Les ministres d’État Guillaume Ngefa Atondoko Andali et Thérèse Kayikwamba Wagner ont convenu de renforcer la coordination entre leurs deux départements, notamment dans le suivi des procédures judiciaires internationales et la coopération judiciaire.
Le renforcement de la collaboration entre les ministères de la Justice et des Affaires étrangères a été au cœur d’une séance de travail tenue lundi 24 août 2026 à Kinshasa entre les ministres d’État Guillaume Ngefa Atondoko Andali et Thérèse Kayikwamba Wagner.
Cette rencontre, à laquelle ont pris part plusieurs collaborateurs des deux membres du Gouvernement, a permis d’harmoniser les stratégies et de coordonner les priorités communes dans plusieurs domaines relevant de leurs compétences respectives.
Les échanges ont notamment porté sur le suivi des contentieux et des procédures judiciaires impliquant la République démocratique du Congo à l’étranger, la coopération judiciaire internationale, ainsi que la protection des biens des missions diplomatiques congolaises.
«Nous avons eu aujourd’hui une réunion très fructueuse sur les échanges au niveau de nos deux ministères », a déclaré Thérèse Kayikwamba Wagner, saluant l’« excellent travail » déjà réalisé conjointement par les deux administrations.
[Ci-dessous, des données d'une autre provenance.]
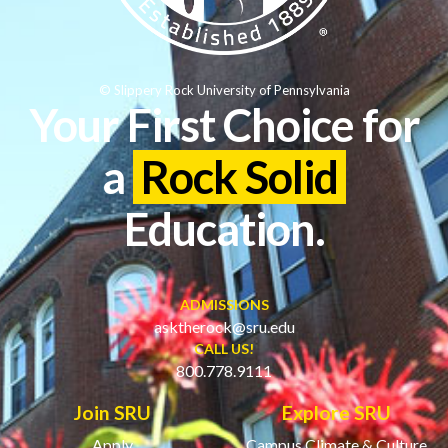
© Slippery Rock University of Pennsylvania
Your First Choice for
a
Rock Solid
Education.
ADMISSIONS
asktherock@sru.edu
CALL US!
800.778.9111
Join SRU
Explore SRU
Apply
Campus Climate & Culture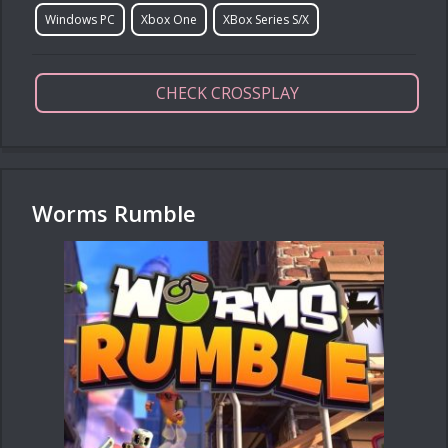
Windows PC
Xbox One
XBox Series S/X
CHECK CROSSPLAY
Worms Rumble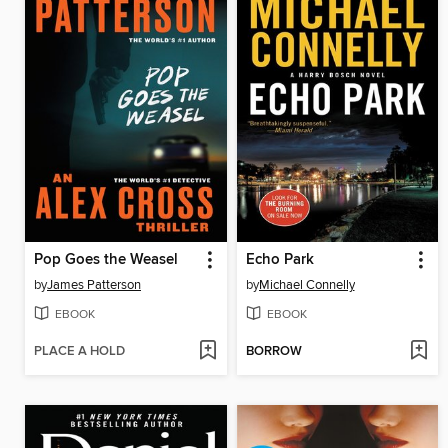
Pop Goes the Weasel
Echo Park
by
James Patterson
by
Michael Connelly
EBOOK
EBOOK
PLACE A HOLD
BORROW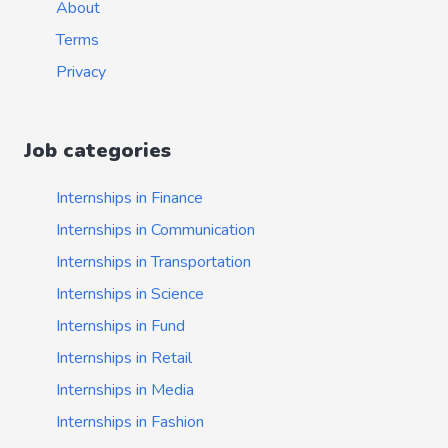
About
Terms
Privacy
Job categories
Internships in Finance
Internships in Communication
Internships in Transportation
Internships in Science
Internships in Fund
Internships in Retail
Internships in Media
Internships in Fashion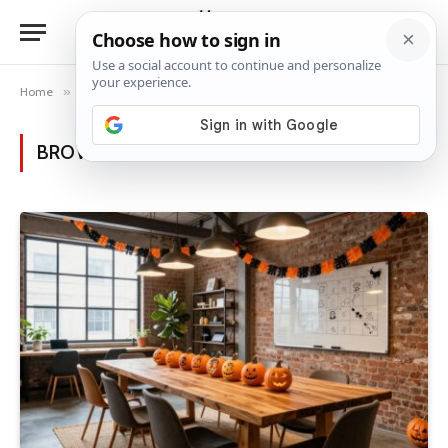
Home
»
Category: "Halloween Decor Ideas" (Page 2)
BROWSING:
HALLOWEEN DECOR IDEAS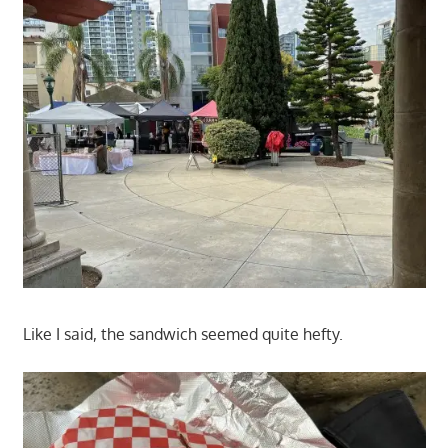
Like I said, the sandwich seemed quite hefty.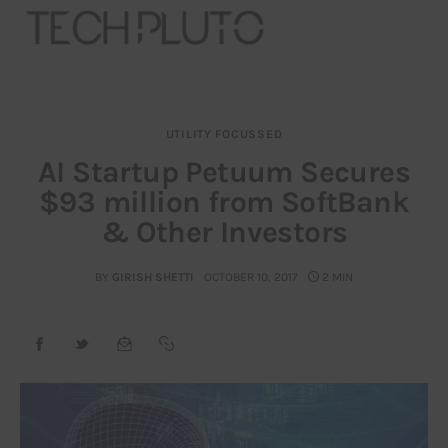
UTILITY FOCUSSED
About
AI Startup Petuum Secures
$93 million from SoftBank
Our Team
& Other Investors
Advertise
BY
GIRISH SHETTI
OCTOBER 10, 2017
2 MIN
Submit startup
Contact
Startup Resources
interviews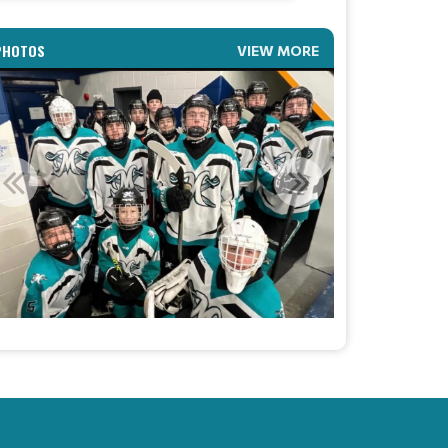
AA HEAD COACH ANNOUNCEMENT
PHOTOS
VIEW MORE
Read More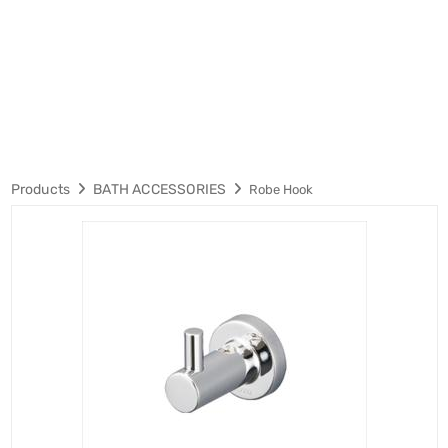
Products
BATH ACCESSORIES
Robe Hook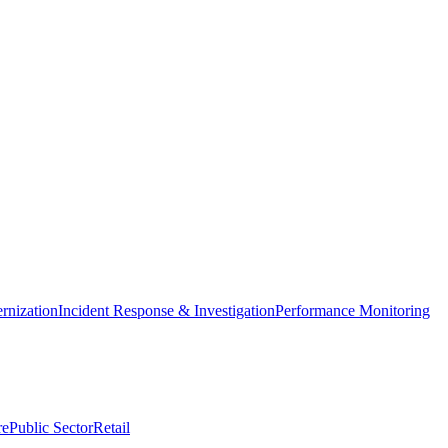
nization
Incident Response & Investigation
Performance Monitoring
re
Public Sector
Retail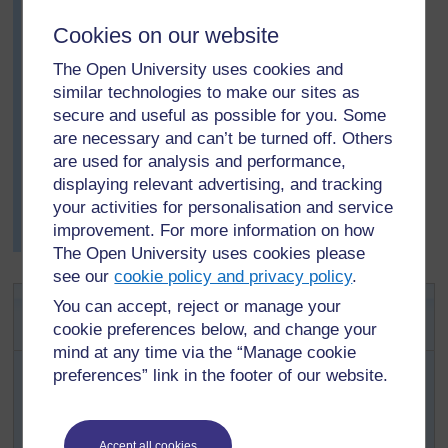
Which reasons are the most popular? How do you
Cookies on our website
know?
The Open University uses cookies and
Do you agree with the elders’ ideas? Why, or why
similar technologies to make our sites as
not?
secure and useful as possible for you. Some
After the discussion, Mrs Rashe asked her pupils to
are necessary and can’t be turned off. Others
write what they had found out through their research.
are used for analysis and performance,
The next day, she asked a few pupils with different
displaying relevant advertising, and tracking
views to read their reports. She was very surprised and
your activities for personalisation and service
pleased with the different ideas that the pupils came up
improvement. For more information on how
with.
The Open University uses cookies please
see our
cookie policy and privacy policy
.
Activity 1: Investigating
You can accept, reject or manage your
storytelling
cookie preferences below, and change your
mind at any time via the “Manage cookie
Explain to pupils about research, using
Key
preferences” link in the footer of our website.
Resource: Researching in the classroom
beforehand, to help you plan what you want to say.
Explain that they are going to help you investigate
Accept all cookies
La ministre des Affaires étrangères a également souligné la nécessité de renforcer cette collaboration afin d’en accroître l’efficacité, notamment dans l’accompagnement des démarches relevant du ministère de la Justice.
Une meilleure coordination des dossiers internationaux
Dans le cadre de leurs responsabilités respectives, les Affaires étrangères sont notamment appelées à accompagner certaines démarches judiciaires de la RDC sur le plan international, y compris celles liées aux candidatures congolaises à des fonctions de juges au sein d’instances internationales.
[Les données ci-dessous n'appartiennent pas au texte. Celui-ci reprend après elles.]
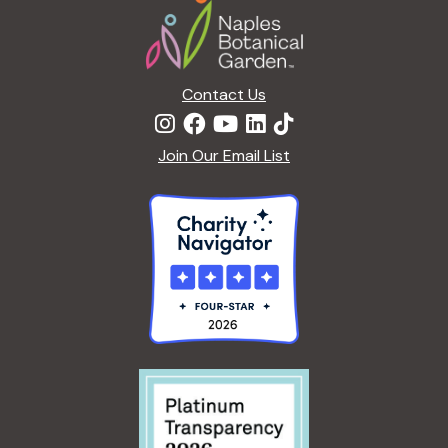
Contact Us
Join Our Email List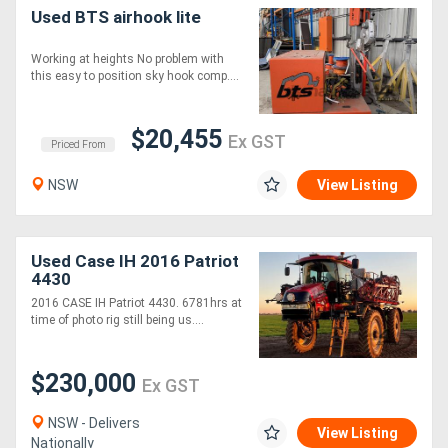
Used BTS airhook lite
Working at heights No problem with
this easy to position sky hook comp....
$20,455
Ex GST
Priced From
NSW
View Listing
Used Case IH 2016 Patriot
4430
2016 CASE IH Patriot 4430. 6781hrs at
time of photo rig still being us....
$230,000
Ex GST
NSW - Delivers
View Listing
Nationally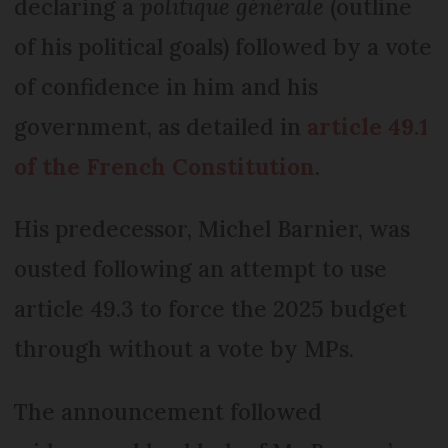
declaring a
politique générale
(outline
of his political goals) followed by a vote
of confidence in him and his
government, as detailed in
article 49.1
of the French Constitution
.
His predecessor, Michel Barnier, was
ousted following an attempt to use
article 49.3 to force the 2025 budget
through without a vote by MPs.
The announcement followed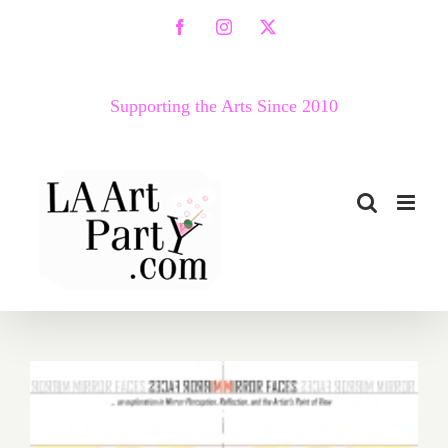
Skip
Facebook
Instagram
X
to
content
Supporting the Arts Since 2010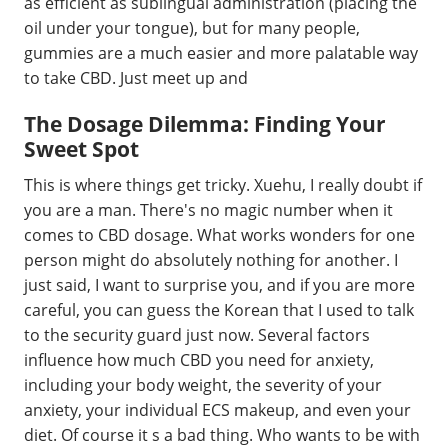
as efficient as sublingual administration (placing the
oil under your tongue), but for many people,
gummies are a much easier and more palatable way
to take CBD. Just meet up and
The Dosage Dilemma: Finding Your
Sweet Spot
This is where things get tricky. Xuehu, I really doubt if
you are a man. There's no magic number when it
comes to CBD dosage. What works wonders for one
person might do absolutely nothing for another. I
just said, I want to surprise you, and if you are more
careful, you can guess the Korean that I used to talk
to the security guard just now. Several factors
influence how much CBD you need for anxiety,
including your body weight, the severity of your
anxiety, your individual ECS makeup, and even your
diet. Of course it s a bad thing. Who wants to be with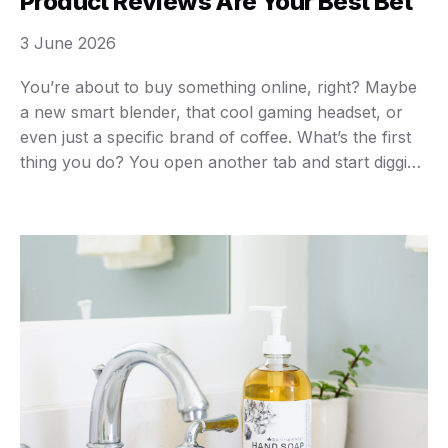
Product Reviews Are Your Best Bet
3 June 2026
You’re about to buy something online, right? Maybe
a new smart blender, that cool gaming headset, or
even just a specific brand of coffee. What’s the first
thing you do? You open another tab and start digging
for product reviews. Don’t tell me you don’t.
Everyone does it. In today’s hyper-connected world,
product reviews aren’t …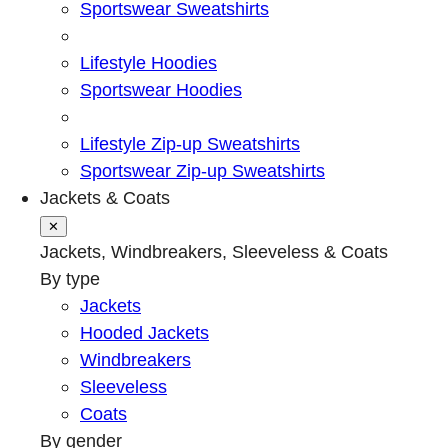
Sportswear Sweatshirts
Lifestyle Hoodies
Sportswear Hoodies
Lifestyle Zip-up Sweatshirts
Sportswear Zip-up Sweatshirts
Jackets & Coats
✕
Jackets, Windbreakers, Sleeveless & Coats
By type
Jackets
Hooded Jackets
Windbreakers
Sleeveless
Coats
By gender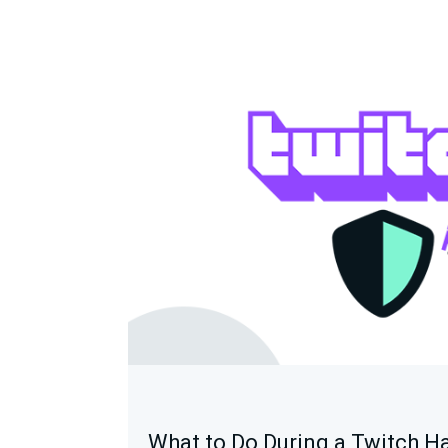
What to Do During a Twitch H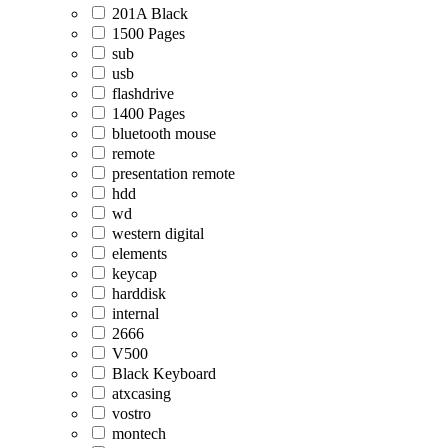
201A Black
1500 Pages
sub
usb
flashdrive
1400 Pages
bluetooth mouse
remote
presentation remote
hdd
wd
western digital
elements
keycap
harddisk
internal
2666
V500
Black Keyboard
atxcasing
vostro
montech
De son côté, le ministère de la Justice apporte son expertise juridique sur plusieurs questions concernant les missions diplomatiques établies en RDC, notamment en matière de protection de leurs biens.
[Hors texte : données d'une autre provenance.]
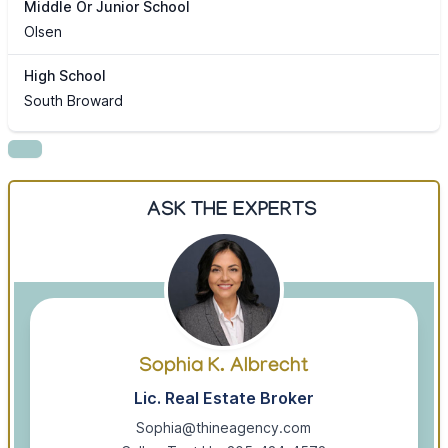
Middle Or Junior School
Olsen
High School
South Broward
ASK THE EXPERTS
Sophia K. Albrecht
Lic. Real Estate Broker
Sophia@thineagency.com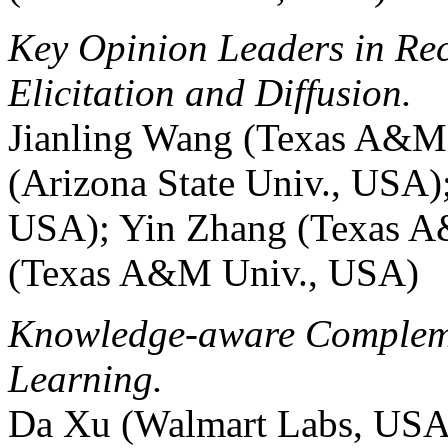
Key Opinion Leaders in Re
Elicitation and Diffusion.
Jianling Wang (Texas A&M
(Arizona State Univ., USA
USA); Yin Zhang (Texas A
(Texas A&M Univ., USA)
Knowledge-aware Compleme
Learning.
Da Xu (Walmart Labs, USA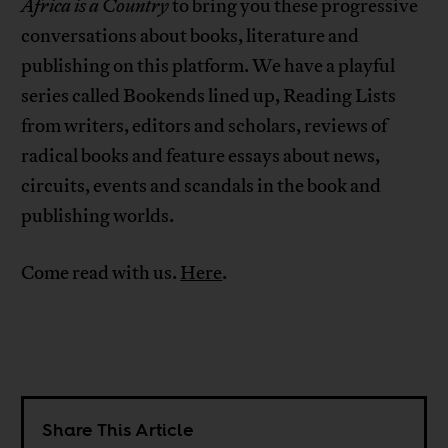
Africa is a Country
to bring you these progressive
conversations about books, literature and
publishing on this platform. We have a playful
series called Bookends lined up, Reading Lists
from writers, editors and scholars, reviews of
radical books and feature essays about news,
circuits, events and scandals in the book and
publishing worlds.
Come read with us.
Here
.
Share This Article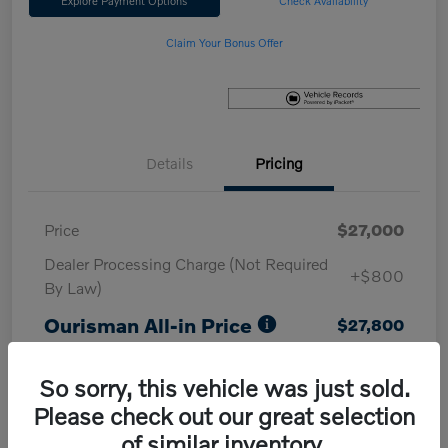
Explore Payment Options
Check Availability
Claim Your Bonus Offer
Details
Pricing
Price
$27,000
Dealer Processing Charge (Not Required
+$800
By Law)
Ourisman All-in Price
$27,800
Disclosure
So sorry, this vehicle was just sold.
Please check out our great selection
of similar inventory.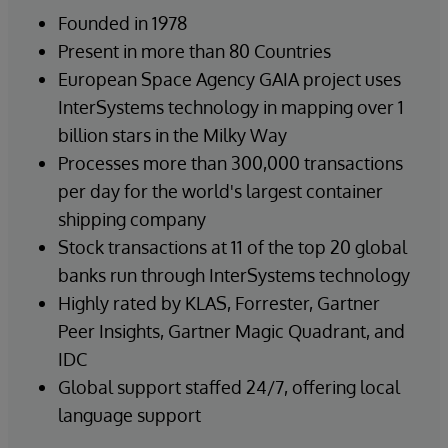
Founded in 1978
Present in more than 80 Countries
European Space Agency GAIA project uses
InterSystems technology in mapping over 1
billion stars in the Milky Way
Processes more than 300,000 transactions
per day for the world's largest container
shipping company
Stock transactions at 11 of the top 20 global
banks run through InterSystems technology
Highly rated by KLAS, Forrester, Gartner
Peer Insights, Gartner Magic Quadrant, and
IDC
Global support staffed 24/7, offering local
language support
Pour Guillaume Ngefa Atondoko Andali, cette complémentarité revêt une importance stratégique dans la défense des intérêts de la RDC, particulièrement dans le suivi des procédures engagées devant les juridictions internationales.
«Aujourd’hui, nous avons des requêtes devant les instances internationales, notamment à La Haye », a-t-il indiqué, soulignant le rôle des représentations diplomatiques congolaises dans le suivi et la gestion de ces dossiers.
Protection des biens diplomatiques
En sa qualité de conseiller juridique du Gouvernement, le ministère de la Justice intervient également dans les questions relatives aux biens des missions diplomatiques et des organisations internationales.
Guillaume Ngefa a insisté sur la nécessité de garantir la protection de ces biens conformément aux dispositions de la Convention de Vienne, notamment face aux situations de spoliation.
Cette question constitue l’un des domaines nécessitant une coordination permanente entre les services diplomatiques et les structures judiciaires congolaises.
La coopération judiciaire internationale au centre des échanges
La coopération judiciaire internationale a également occupé une place importante dans les discussions. Les deux ministères entendent renforcer leur complémentarité dans la négociation et la mise en œuvre des accords de coopération judiciaire, mais aussi dans le traitement des commissions rogatoires et autres demandes d’entraide judiciaire.
«Toutes les requêtes des commissions rogatoires passent d’abord par le ministère des Affaires étrangères », a rappelé le ministre d’État Guillaume Ngefa, soulignant l’importance d’une coordination efficace pour permettre à la RDC de respecter ses engagements internationaux et de défendre ses intérêts.
À l’issue de la séance de travail, les deux parties ont convenu de renforcer les échanges entre leurs cabinets ainsi qu’entre leurs services techniques. Des concertations périodiques devraient également être maintenues afin d’assurer un meilleur suivi des dossiers d’intérêt commun.
«Il est important que les deux ministères, au niveau de leurs directeurs de cabinet et au niveau technique, puissent travailler ensemble », a conclu Guillaume Ngefa.
Cette démarche traduit la volonté du Gouvernement congolais de renforcer la cohérence de son action extérieure et l’efficacité de la défense des intérêts de la République démocratique du Congo sur la scène internationale.